* PROBLEM A: According to the passage on the AGRR industry, what did the insurance industry bring to the industry in the late 1990s and early 2000s?

* SUPPLIED TEXT:
________________________________________
But arguably there is a problem if you only look at the growth in sales dollars over the past 20 years. Sales figures really don’t take into consideration calculating the effect of the large increase in windshield repairs that existed in 1996 versus today. Nor does it take into consideration the price compression that was wrought on the industry in the late 1990’s and early 2000’s by the insurance industry. Determining what those two factors have in the calculation of real sales growth is difficult as it requires you to look at both the industry’s and SAG’s 1996 mix of products sales and customer versus that mix today. SAG and Belron unquestionably know what those factors mean to the performance of the company, but I’ll leave that for speculation and debate by you.

In my looking back over the past 20 years I’m taking a positive spin as you can see that today there are competitors both old and new that are busy chasing SAG. Be they local, statewide, regional or national competitors; there are countless companies working hard to take on SAG and its position in the AGRR space. There are AGRR retailers, alliances, networks, collision and glass companies, internet platforms chasing after consumers, insurers and commercial customers alike that need the services that the AGRR industry provides. Competition abounds and although it is always difficult to take the throne from the market leader, you’ve got to continue to try at the local, statewide, regional or national level if you want your company to find success in the industry with you’ve chosen to compete.
________________________________________
Stored data
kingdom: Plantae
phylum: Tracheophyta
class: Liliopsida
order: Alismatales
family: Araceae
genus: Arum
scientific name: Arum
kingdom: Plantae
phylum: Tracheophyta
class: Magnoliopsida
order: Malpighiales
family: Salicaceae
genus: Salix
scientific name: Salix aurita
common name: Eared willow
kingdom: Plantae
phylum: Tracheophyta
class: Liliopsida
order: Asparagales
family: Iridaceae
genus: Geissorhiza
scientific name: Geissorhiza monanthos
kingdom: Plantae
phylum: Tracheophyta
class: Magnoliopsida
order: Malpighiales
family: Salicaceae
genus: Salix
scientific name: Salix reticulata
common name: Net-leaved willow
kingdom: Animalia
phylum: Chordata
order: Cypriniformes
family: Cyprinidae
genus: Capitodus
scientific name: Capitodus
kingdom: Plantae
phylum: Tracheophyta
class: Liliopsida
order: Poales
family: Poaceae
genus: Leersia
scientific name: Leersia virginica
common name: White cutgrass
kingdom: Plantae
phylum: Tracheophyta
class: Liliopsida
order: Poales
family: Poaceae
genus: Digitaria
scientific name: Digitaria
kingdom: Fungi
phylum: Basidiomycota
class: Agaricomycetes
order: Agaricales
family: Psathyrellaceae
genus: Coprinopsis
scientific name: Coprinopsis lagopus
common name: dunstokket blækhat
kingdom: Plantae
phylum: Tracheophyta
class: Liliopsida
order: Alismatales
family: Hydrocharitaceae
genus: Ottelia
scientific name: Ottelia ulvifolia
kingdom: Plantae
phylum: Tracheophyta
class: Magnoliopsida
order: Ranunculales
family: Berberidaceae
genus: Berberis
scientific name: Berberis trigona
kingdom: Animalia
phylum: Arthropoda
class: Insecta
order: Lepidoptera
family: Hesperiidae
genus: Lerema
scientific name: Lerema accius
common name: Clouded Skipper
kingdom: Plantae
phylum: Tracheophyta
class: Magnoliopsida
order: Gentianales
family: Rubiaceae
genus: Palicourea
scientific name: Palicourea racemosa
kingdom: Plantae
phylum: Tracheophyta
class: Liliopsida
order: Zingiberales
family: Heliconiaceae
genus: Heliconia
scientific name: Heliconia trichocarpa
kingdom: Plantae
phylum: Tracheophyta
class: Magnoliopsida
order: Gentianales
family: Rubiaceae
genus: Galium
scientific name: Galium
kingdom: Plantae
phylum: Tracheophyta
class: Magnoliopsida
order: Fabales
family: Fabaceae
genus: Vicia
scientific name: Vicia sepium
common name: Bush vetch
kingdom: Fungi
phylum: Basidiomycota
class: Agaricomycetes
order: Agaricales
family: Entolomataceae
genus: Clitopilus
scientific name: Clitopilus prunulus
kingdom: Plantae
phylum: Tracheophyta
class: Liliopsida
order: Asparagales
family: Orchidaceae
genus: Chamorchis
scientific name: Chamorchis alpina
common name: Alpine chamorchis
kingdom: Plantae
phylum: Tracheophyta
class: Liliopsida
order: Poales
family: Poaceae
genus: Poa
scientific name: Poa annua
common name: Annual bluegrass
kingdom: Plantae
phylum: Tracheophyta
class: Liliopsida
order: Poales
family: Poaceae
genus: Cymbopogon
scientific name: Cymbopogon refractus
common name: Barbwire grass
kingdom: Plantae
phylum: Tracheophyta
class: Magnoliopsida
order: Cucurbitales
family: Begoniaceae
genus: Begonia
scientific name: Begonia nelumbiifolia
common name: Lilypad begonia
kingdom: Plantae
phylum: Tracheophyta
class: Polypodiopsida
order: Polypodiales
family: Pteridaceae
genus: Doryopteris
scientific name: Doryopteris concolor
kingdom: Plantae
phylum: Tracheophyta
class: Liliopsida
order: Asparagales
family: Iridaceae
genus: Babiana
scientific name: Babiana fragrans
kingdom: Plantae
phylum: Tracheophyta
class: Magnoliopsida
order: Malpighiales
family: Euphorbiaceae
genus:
________________________________________
* PROBLEM B: Recast the Stored data entries as a Markdown table with the columns "No." and "Line." Start with the first line of the entries and go on through the line with "genus: Leersia", numbering each row and leaving out blank lines.

* TASK SOLUTION A: Price compression.

* TASK SOLUTION B:
| No. | Line |
|---|---|
| 1 | kingdom: Plantae |
| 2 | phylum: Tracheophyta |
| 3 | class: Liliopsida |
| 4 | order: Alismatales |
| 5 | family: Araceae |
| 6 | genus: Arum |
| 7 | scientific name: Arum |
| 8 | kingdom: Plantae |
| 9 | phylum: Tracheophyta |
| 10 | class: Magnoliopsida |
| 11 | order: Malpighiales |
| 12 | family: Salicaceae |
| 13 | genus: Salix |
| 14 | scientific name: Salix aurita |
| 15 | common name: Eared willow |
| 16 | kingdom: Plantae |
| 17 | phylum: Tracheophyta |
| 18 | class: Liliopsida |
| 19 | order: Asparagales |
| 20 | family: Iridaceae |
| 21 | genus: Geissorhiza |
| 22 | scientific name: Geissorhiza monanthos |
| 23 | kingdom: Plantae |
| 24 | phylum: Tracheophyta |
| 25 | class: Magnoliopsida |
| 26 | order: Malpighiales |
| 27 | family: Salicaceae |
| 28 | genus: Salix |
| 29 | scientific name: Salix reticulata |
| 30 | common name: Net-leaved willow |
| 31 | kingdom: Animalia |
| 32 | phylum: Chordata |
| 33 | order: Cypriniformes |
| 34 | family: Cyprinidae |
| 35 | genus: Capitodus |
| 36 | scientific name: Capitodus |
| 37 | kingdom: Plantae |
| 38 | phylum: Tracheophyta |
| 39 | class: Liliopsida |
| 40 | order: Poales |
| 41 | family: Poaceae |
| 42 | genus: Leersia |